A Spanish study of HIV-infected PWID in a tertiary hospital setting examined both pre and post-HAART era HIV survival and found a marked increase in survival in the post-HAART era, equivalent to non-HIV infected PWID [17]. This study was conducted in a substance use treatment setting including opioid substitution therapy (OST) which has been shown to improve adherence to, and the effectiveness of, HAART [19],[20]. A prospective observational cohort study in British Columbia also found no difference in mortality rates between HIV-positive PWID and other groups initiating HAART [11].

Our finding of improved outcomes by calendar year is consistent with other studies [7],[17]. There are a number of potential reasons for improved HIV treatment outcomes by calendar year, including a reduction in virological failure [21] and a shortened duration of HIV infection compared to individuals having entered our clinical cohort earlier.

There are a number of limitations to our study. Given the epidemiology of HIV in Australia, our sample of patients with a history of injecting drug use was small and the absolute number of deaths in this group was also small. Our dataset only included individuals who accessed services at two urban clinics, and we did not have access to treatment data from other sites. It has been reported that some HIV-positive PWID in Melbourne may be reluctant to access HIV therapy [22]. Others have reported that PWID residing near drug using areas are less likely to access HIV treatment even when it is available [23]. We did not have reliable data on cause of death, and as others have demonstrated, deaths in HIV disease are not always due to HIV infection [15]. Nevertheless, we would expect substance use deaths to be higher in the PWID group, potentially leading to an increased mortality rate in this group – which was not the case. In addition, the study was not able to assess loss to follow-up, so censoring occurred at the last reported clinical variable or study endpoint.

We used exposure category at HIV diagnosis as a population HIV risk classifier, whether or not it reflected ongoing drug use. We used this proxy as ongoing drug use data was not available.
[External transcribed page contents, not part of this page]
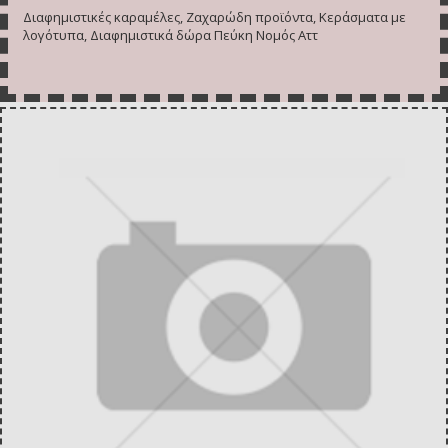
Διαφημιστικές καραμέλες, Ζαχαρώδη προϊόντα, Κεράσματα με
λογότυπα, Διαφημιστικά δώρα Πεύκη Νομός Αττ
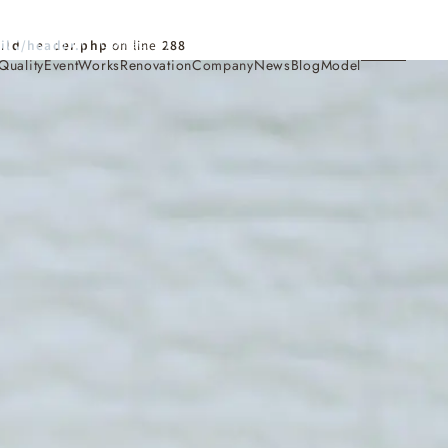
Contact
ild/header.php
on line
288
Quality
Event
Works
Renovation
Company
News
Blog
Model
施工事例
Works
会社概要・アクセス
Company
家づくり
Concept
採用情報
Recruit
お知らせ
News
サイトマップ
Sitemap
コンセプトハウス
Model
・見学会
来場予約
Reservation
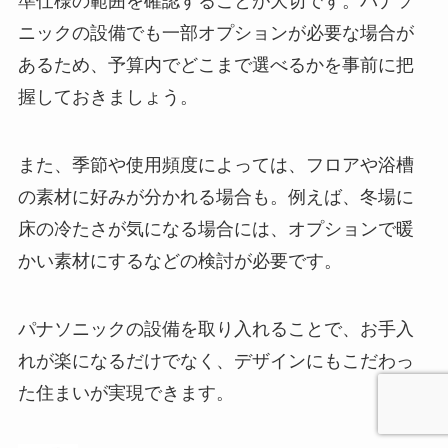
準仕様の範囲を確認することが大切です。パナソ
ニックの設備でも一部オプションが必要な場合が
あるため、予算内でどこまで選べるかを事前に把
握しておきましょう。
また、季節や使用頻度によっては、フロアや浴槽
の素材に好みが分かれる場合も。例えば、冬場に
床の冷たさが気になる場合には、オプションで暖
かい素材にするなどの検討が必要です。
パナソニックの設備を取り入れることで、お手入
れが楽になるだけでなく、デザインにもこだわっ
た住まいが実現できます。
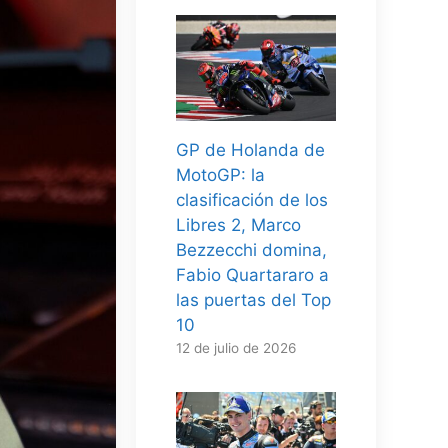
GP de Holanda de
MotoGP: la
clasificación de los
Libres 2, Marco
Bezzecchi domina,
Fabio Quartararo a
las puertas del Top
10
12 de julio de 2026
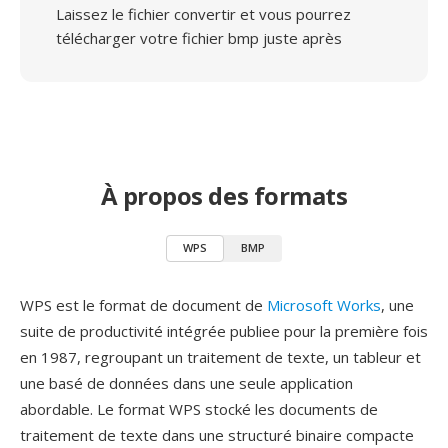
Laissez le fichier convertir et vous pourrez
télécharger votre fichier bmp juste après
À propos des formats
WPS
BMP
WPS est le format de document de
Microsoft Works
, une
suite de productivité intégrée publiee pour la première fois
en 1987, regroupant un traitement de texte, un tableur et
une basé de données dans une seule application
abordable. Le format WPS stocké les documents de
traitement de texte dans une structuré binaire compacte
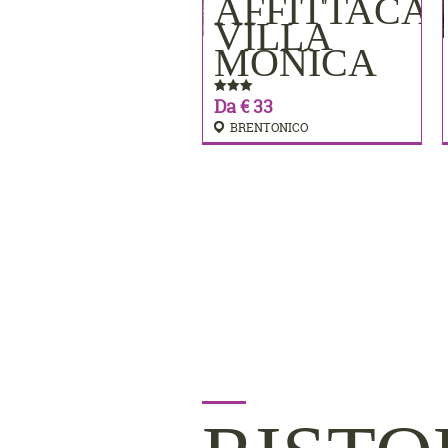
AFFITTACA
PRENOTA
VILLA
MONICA
Da € 33
BRENTONICO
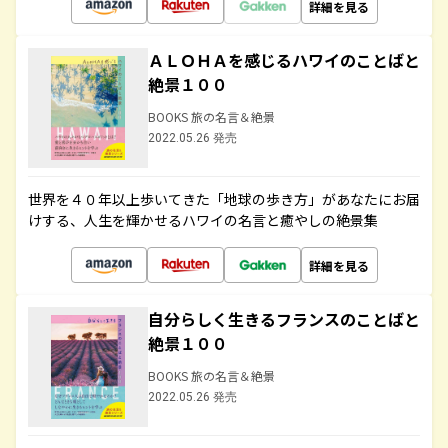
詳細を見る
ＡＬＯＨＡを感じるハワイのことばと
絶景１００
BOOKS 旅の名言＆絶景
2022.05.26 発売
世界を４０年以上歩いてきた「地球の歩き方」があなたにお届
けする、人生を輝かせるハワイの名言と癒やしの絶景集
詳細を見る
自分らしく生きるフランスのことばと
絶景１００
BOOKS 旅の名言＆絶景
2022.05.26 発売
Although many studies also use risk category at diagnosis to define an individual’s at-risk population group [6],[7],[14]-[16], this may not always reflect impact of risk behavior. Potentially, this may have overestimated the number of PWID, though in which direction this may have pushed results is contentious.

This study was an analysis of clinical outcomes in a real-world setting, rather than a stand-alone cohort study. Health care in Australia operates under a universal Government-subsidized model, where patients are given care at no charge at public hospitals and State-funded primary health centers (such as the Alfred Hospital or Melbourne Sexual Health Centre). Elsewhere in the community, most general practice consultations are subsidized by the Federal Government, with people not on a low income or not receiving social welfare payments are subject to a small co-payment. Medication is provided through the National Pharmaceutical Benefits Scheme which provides Government subsidies for medication such that an individual pays a modest, maximum amount, less if they are receiving social welfare benefits or are on a pension. These factors minimize the impact of access to health care issues, despite our study being done in a real-world context. In addition to universal health care, adherence to HIV treatment guidelines by HIV clinicians in Australia has been documented as high [24]. As a consequence, we believe there is little cost and treatment bias influencing the outcomes of this study. While our study also compared patients with a history of injecting drug use and those without, similar to the Canadian study [11], HIV prevalence among PWID in Victoria is substantially lower than in Vancouver/British Columbia. It is not known if or how this may have impacted on our results.

Conclusion

Our results indicate that in Victoria, patients with a history of injecting drug use benefit equally well from HIV treatment as those without a history of injecting drug use, including MSM and those acquiring HIV from heterosexual sexual transmission. In our study, the main determinants of HIV treatment outcomes remain CD4 cell count, viral load, age and calendar year of HIV diagnosis.